• Reading text:
▽

Not a perfectionist: A Conversation with Emma Gannon
The grief of burnout, outgrowing ourselves, and how to nurture happiness when everything feels bad
Intimate conversations with our greatest heart-centered minds.
Emma Gannon’s delightful The Hyphen was one of the first Substack newsletters I read. I was instantly smitten. First off, she’s a Brit. Anyone who knows me even a smidgen knows the kinship I feel with my parents’ homeland. More importantly, though, Emma is ridiculously smart, funny, kind, gifted, lovely, generous, and seems to want everyone to thrive. Like really thrive. One of the best ways she’s figured out to help accomplish this is to launch frank conversations about things that might be interfering with our thriving as well as things that boost it. She uses her own life as fodder and gently yet firmly invites us to explore our lives. Friendship, burnout, ambition, style, joy, children v. no children, hustle culture, body wisdom, good food, and more, she tackles it all. Plus, she’s a whiz on Substack and offers heaps of useful tips.
Much of her wisdom, insight, and extensive research make an appearance in her latest book The Success Myth—wherein Emma offers a fresh definition of success, one that’s contingent upon what you actually want your life to feel like rather than meeting expectations put upon you by entrenched systems that benefit from you working yourself into the ground. She tenderly but thoroughly picks apart eight common success myths from money to happiness to productivity. In their stead, she leaves this thought: “I believe the biggest signs of success in your life are liking yourself, rooting for yourself and back yourself.”

△

• Task set:
1) According to the Emma Gannon piece, how many common success myths does The Success Myth pick apart?
2) Rewrite the Emma Gannon piece starting at "Not a perfectionist: A" and ending at "greatest heart-centered minds.", changing "burnout" to "exhaustion".
3) Write the next part of the Emma Gannon piece, starting after its final sentence.

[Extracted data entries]
▽

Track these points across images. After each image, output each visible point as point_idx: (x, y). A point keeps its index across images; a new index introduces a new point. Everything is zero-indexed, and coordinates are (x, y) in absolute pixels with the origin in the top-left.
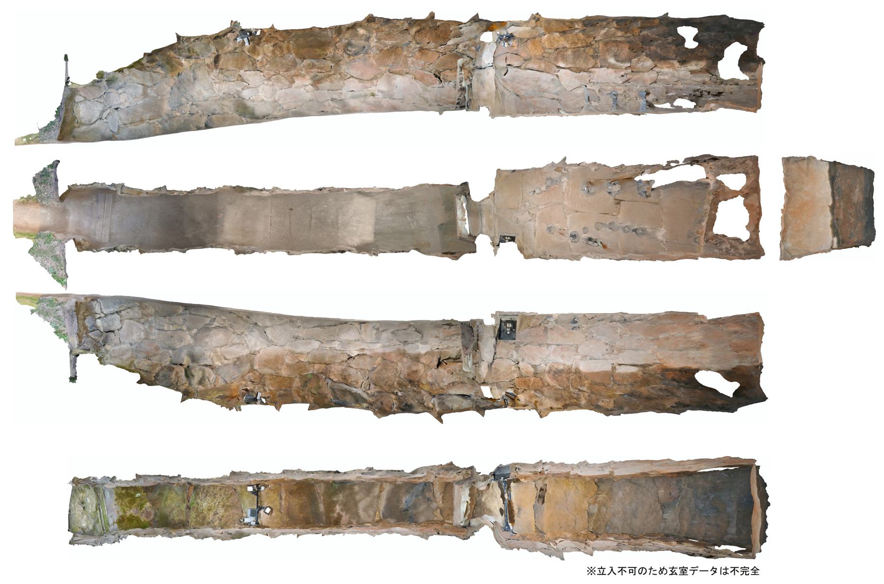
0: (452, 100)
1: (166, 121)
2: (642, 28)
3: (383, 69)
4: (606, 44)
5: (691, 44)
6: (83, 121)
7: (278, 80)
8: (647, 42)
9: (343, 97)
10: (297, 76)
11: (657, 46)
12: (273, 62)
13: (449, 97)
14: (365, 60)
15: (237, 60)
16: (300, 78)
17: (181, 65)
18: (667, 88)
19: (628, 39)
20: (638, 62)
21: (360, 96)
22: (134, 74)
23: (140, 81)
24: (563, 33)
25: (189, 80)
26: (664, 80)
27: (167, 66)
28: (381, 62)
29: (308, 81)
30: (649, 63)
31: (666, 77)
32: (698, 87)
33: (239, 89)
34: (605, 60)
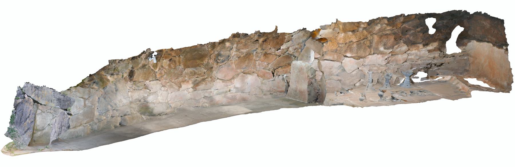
0: (280, 90)
1: (96, 124)
2: (403, 22)
3: (239, 71)
4: (381, 37)
5: (432, 31)
6: (38, 128)
7: (171, 86)
8: (405, 31)
9: (211, 95)
10: (183, 82)
11: (410, 35)
12: (168, 73)
13: (278, 87)
14: (229, 65)
15: (145, 74)
16: (185, 83)
17: (108, 80)
18: (411, 64)
19: (393, 32)
20: (397, 48)
21: (223, 93)
22: (79, 91)
23: (81, 96)
24: (353, 31)
25: (112, 92)
26: (411, 59)
27: (101, 83)
28: (238, 66)
29: (190, 85)
30: (405, 48)
31: (413, 57)
32: (430, 62)
33: (146, 95)
34: (377, 49)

△

• Response list:
1) Eight.

2)
Not a perfectionist: A Conversation with Emma Gannon
The grief of exhaustion, outgrowing ourselves, and how to nurture happiness when everything feels bad
Intimate conversations with our greatest heart-centered minds.

3)
In addition to The Success Myth, Emma is the bestselling author of five books: The Multi-Hyphen Method (a manifesto for multi-hyphenates crafting work on their own terms), Sabotage (tips on how to silence your inner critic and get out of your own way), (Dis)connected (how to stay human in an online world), Ctrl Alt Delete (how I grew up online), and Olive (a novel exploring, amongst other things, the pros and cons of having children). Until recently, Emma hosted the ultra popular podcast Ctrl Alt Delete where she spoke with pretty much everyone you could want to speak with.
Recently, Emma experienced burnout and wrote about it here. And, of course, because she’s Emma, she’s been sharing what she’s figured out along her path to recovery. Emma is what my mom would have called, a good egg. It was such a pleasure to chat with her.
Shortly after finishing your book The Success Myth you experienced severe burnout—anxiety, panic attacks, insomnia, loss of appetite, and more. You were used to powering through everything—and felt ashamed you couldn’t power through this. Shame is such a common response when our mental, emotional, or physical health slips. Do you have thoughts on this? And where are you with your shame now?
That's a great question. And I love that we're just going straight in! I feel very lucky because I just completed this year of life coach training right before my burnout, so I felt like I had the tools to understand in real time what I was going through. But it was still so terrifying and awful. It happened in two parts: there was the performer self, the shiny version of me, and that just crumbled. I could no longer be this singing, dancing Emma that is successful and trying to be perfect to the outside world. That’s where I felt shame: that version of me could no longer exist; I couldn't keep up with the performance.
But there's another side where my inner self, the self that writes and goes for walks and is in touch with my childhood self, that side of me wasn't ashamed at all. It was actually an amazing time. Even though it was terrible, I got to reconnect with who I really am. I went swimming, watched Disney films, and borrowed a friend's dog. It was the opposite of shame. It was giving myself a break and being quite kind to myself.
Did you feel relief that performer Emma could stop?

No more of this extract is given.